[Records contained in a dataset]
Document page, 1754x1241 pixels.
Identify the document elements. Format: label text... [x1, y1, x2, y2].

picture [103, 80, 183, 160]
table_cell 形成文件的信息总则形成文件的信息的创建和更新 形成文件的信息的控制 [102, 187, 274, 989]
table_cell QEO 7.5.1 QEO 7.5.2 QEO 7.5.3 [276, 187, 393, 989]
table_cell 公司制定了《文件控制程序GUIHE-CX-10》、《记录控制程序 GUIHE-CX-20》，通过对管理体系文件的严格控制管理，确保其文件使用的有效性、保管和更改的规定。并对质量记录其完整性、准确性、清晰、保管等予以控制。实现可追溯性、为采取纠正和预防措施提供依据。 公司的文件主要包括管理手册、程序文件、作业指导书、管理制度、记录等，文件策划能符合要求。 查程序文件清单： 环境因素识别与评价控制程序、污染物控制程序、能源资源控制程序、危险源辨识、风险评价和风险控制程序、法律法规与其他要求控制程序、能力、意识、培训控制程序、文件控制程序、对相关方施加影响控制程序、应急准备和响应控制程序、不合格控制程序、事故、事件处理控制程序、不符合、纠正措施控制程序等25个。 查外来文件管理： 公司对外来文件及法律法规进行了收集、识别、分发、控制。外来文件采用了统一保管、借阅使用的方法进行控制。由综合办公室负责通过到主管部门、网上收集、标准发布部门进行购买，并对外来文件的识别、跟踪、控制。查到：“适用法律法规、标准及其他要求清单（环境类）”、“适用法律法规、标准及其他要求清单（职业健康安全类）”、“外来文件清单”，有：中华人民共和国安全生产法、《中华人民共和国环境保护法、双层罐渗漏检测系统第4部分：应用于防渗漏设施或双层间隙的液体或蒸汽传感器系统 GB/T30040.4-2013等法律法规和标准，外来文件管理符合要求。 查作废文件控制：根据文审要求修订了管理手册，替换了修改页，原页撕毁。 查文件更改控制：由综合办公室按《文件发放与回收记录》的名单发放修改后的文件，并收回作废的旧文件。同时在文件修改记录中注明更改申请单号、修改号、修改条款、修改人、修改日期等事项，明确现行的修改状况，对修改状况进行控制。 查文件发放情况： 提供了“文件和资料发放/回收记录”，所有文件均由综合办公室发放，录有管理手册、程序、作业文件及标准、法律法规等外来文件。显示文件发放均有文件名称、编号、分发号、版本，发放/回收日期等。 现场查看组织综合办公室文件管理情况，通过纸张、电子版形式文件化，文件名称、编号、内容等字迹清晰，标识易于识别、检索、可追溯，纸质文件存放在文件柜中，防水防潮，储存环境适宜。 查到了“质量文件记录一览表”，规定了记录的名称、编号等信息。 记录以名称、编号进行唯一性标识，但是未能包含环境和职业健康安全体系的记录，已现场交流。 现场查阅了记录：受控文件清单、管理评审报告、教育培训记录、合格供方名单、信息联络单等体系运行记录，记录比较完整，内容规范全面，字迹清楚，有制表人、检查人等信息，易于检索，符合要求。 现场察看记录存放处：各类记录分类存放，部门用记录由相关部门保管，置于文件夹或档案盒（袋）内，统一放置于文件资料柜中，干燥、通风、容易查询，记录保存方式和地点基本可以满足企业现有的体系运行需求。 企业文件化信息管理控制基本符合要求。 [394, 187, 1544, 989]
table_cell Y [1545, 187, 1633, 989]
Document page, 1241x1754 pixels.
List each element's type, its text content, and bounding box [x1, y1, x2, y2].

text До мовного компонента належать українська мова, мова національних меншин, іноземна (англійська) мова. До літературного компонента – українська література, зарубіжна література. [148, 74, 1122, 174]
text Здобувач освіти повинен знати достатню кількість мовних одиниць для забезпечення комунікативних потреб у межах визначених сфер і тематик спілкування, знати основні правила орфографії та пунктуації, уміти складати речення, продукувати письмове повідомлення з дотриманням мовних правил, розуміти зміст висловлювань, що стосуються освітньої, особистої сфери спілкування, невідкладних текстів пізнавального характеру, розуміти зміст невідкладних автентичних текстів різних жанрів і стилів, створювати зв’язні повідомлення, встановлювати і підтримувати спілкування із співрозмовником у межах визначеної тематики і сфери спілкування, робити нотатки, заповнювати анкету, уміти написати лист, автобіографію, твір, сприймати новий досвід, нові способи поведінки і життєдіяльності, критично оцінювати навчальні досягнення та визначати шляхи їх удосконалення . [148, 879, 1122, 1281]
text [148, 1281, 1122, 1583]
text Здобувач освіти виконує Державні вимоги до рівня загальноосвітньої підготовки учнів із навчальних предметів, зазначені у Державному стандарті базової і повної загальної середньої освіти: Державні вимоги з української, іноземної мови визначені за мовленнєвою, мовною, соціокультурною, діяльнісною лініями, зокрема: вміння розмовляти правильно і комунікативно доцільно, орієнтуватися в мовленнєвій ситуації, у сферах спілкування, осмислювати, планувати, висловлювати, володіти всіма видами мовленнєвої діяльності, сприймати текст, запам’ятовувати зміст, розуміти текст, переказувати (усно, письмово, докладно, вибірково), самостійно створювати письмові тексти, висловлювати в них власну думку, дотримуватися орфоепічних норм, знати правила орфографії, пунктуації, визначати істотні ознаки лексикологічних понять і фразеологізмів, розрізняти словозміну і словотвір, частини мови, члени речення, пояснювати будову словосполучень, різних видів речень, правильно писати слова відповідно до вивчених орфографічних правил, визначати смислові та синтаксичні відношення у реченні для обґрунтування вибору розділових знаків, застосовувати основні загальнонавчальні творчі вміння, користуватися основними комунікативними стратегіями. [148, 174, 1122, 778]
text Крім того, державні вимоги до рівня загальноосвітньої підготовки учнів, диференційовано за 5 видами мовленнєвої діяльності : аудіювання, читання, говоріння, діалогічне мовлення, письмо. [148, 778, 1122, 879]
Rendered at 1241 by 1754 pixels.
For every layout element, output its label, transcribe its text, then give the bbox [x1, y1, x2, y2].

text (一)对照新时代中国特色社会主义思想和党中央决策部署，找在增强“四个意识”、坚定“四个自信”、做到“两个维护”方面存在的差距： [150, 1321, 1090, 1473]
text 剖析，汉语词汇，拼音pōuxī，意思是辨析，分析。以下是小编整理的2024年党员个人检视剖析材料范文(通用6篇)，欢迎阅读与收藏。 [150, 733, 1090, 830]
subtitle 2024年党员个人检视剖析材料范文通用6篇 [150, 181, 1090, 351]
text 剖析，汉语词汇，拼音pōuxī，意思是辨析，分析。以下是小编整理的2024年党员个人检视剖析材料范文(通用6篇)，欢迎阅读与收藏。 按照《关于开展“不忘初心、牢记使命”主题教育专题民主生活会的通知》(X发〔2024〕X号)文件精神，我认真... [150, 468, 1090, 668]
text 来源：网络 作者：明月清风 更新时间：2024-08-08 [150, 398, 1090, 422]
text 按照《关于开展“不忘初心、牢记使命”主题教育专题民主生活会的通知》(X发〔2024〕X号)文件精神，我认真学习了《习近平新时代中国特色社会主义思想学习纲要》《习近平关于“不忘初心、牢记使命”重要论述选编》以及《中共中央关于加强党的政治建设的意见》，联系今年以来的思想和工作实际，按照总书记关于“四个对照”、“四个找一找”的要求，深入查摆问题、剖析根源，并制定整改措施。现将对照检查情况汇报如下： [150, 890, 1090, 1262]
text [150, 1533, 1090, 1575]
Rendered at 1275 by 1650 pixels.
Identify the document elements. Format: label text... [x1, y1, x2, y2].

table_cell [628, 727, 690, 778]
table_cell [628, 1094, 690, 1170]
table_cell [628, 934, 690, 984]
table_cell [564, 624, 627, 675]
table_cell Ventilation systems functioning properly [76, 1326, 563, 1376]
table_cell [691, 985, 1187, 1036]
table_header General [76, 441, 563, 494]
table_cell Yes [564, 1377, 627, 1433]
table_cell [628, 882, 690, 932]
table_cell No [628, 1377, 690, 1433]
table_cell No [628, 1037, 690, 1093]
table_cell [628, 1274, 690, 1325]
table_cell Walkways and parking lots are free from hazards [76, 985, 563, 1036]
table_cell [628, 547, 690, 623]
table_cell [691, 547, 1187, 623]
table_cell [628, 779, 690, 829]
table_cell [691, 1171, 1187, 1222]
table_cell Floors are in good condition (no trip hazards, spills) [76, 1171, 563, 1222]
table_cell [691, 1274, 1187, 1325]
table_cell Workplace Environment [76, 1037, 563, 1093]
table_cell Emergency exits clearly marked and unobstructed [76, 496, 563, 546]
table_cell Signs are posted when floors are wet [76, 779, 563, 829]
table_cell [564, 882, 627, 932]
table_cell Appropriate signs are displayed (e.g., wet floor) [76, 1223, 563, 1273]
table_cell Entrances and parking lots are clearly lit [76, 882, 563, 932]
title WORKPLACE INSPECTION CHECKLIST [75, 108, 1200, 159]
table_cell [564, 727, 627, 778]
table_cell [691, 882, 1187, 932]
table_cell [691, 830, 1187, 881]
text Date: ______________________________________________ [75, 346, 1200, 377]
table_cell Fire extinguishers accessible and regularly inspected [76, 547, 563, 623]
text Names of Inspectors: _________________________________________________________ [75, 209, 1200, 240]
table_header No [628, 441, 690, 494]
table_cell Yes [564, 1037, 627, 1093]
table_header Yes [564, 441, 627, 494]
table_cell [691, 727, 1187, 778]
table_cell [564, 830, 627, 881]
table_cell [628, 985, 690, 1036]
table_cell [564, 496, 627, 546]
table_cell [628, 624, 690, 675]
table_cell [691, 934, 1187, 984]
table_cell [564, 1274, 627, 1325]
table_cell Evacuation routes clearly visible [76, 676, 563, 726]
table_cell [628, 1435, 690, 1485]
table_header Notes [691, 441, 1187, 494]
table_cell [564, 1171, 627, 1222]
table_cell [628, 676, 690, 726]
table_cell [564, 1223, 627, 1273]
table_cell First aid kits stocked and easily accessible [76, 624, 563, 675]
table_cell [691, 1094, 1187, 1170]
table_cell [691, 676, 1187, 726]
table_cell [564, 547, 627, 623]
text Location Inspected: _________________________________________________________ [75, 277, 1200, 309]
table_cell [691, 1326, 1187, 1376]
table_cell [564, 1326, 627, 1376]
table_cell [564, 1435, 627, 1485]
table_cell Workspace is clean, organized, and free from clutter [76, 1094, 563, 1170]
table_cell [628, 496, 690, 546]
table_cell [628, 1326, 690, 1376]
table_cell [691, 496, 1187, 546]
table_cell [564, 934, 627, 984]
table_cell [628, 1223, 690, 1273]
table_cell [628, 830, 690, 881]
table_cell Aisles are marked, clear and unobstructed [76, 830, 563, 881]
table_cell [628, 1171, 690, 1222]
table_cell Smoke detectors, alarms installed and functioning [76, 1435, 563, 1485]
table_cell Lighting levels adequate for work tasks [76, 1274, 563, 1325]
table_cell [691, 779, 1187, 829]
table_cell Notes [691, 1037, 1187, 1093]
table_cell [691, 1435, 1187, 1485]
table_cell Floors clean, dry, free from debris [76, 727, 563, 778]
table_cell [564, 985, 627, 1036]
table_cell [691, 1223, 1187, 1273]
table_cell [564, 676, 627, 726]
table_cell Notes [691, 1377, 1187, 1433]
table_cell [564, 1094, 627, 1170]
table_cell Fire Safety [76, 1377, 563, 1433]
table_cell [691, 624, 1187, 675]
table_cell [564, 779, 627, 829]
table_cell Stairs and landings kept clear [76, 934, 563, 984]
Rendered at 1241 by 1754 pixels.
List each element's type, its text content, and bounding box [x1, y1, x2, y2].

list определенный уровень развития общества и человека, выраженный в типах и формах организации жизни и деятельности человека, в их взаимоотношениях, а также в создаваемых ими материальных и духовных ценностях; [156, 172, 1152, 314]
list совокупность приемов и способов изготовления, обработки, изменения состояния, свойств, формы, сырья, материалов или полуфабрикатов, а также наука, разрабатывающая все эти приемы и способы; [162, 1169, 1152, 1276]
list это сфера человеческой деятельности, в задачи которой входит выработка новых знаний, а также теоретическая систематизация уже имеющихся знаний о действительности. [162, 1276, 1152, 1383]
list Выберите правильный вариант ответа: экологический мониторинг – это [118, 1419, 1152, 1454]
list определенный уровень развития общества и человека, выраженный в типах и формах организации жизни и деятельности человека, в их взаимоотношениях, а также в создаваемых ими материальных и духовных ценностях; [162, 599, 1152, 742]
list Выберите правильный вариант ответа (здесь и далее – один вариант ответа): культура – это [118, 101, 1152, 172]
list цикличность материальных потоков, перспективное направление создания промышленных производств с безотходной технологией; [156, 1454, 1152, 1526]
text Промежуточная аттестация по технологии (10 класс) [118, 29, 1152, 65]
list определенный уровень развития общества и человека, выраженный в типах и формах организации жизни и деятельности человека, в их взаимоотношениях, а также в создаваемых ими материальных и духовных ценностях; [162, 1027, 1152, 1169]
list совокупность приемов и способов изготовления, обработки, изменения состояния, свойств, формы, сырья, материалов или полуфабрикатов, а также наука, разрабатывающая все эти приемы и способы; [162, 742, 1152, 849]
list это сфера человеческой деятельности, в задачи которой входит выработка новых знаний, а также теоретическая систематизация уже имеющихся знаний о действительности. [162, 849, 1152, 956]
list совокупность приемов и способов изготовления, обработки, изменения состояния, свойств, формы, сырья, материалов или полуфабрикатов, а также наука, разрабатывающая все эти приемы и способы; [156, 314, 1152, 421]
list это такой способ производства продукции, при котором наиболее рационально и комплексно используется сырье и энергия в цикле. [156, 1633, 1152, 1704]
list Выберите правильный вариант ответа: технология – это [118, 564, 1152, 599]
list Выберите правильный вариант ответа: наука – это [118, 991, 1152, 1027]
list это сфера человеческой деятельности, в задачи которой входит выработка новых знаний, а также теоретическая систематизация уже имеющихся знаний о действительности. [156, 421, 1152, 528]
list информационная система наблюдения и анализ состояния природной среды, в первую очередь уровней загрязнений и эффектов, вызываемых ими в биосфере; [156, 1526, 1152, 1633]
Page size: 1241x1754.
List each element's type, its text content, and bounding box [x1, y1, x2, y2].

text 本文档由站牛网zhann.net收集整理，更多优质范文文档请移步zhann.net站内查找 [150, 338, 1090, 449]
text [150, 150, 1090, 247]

[What the task asks] Report each line of the entries where the word "clean" occurs.

[Response]
table_cell Workspace is clean, organized, and free from clutter [76, 1094, 563, 1170]
table_cell Floors clean, dry, free from debris [76, 727, 563, 778]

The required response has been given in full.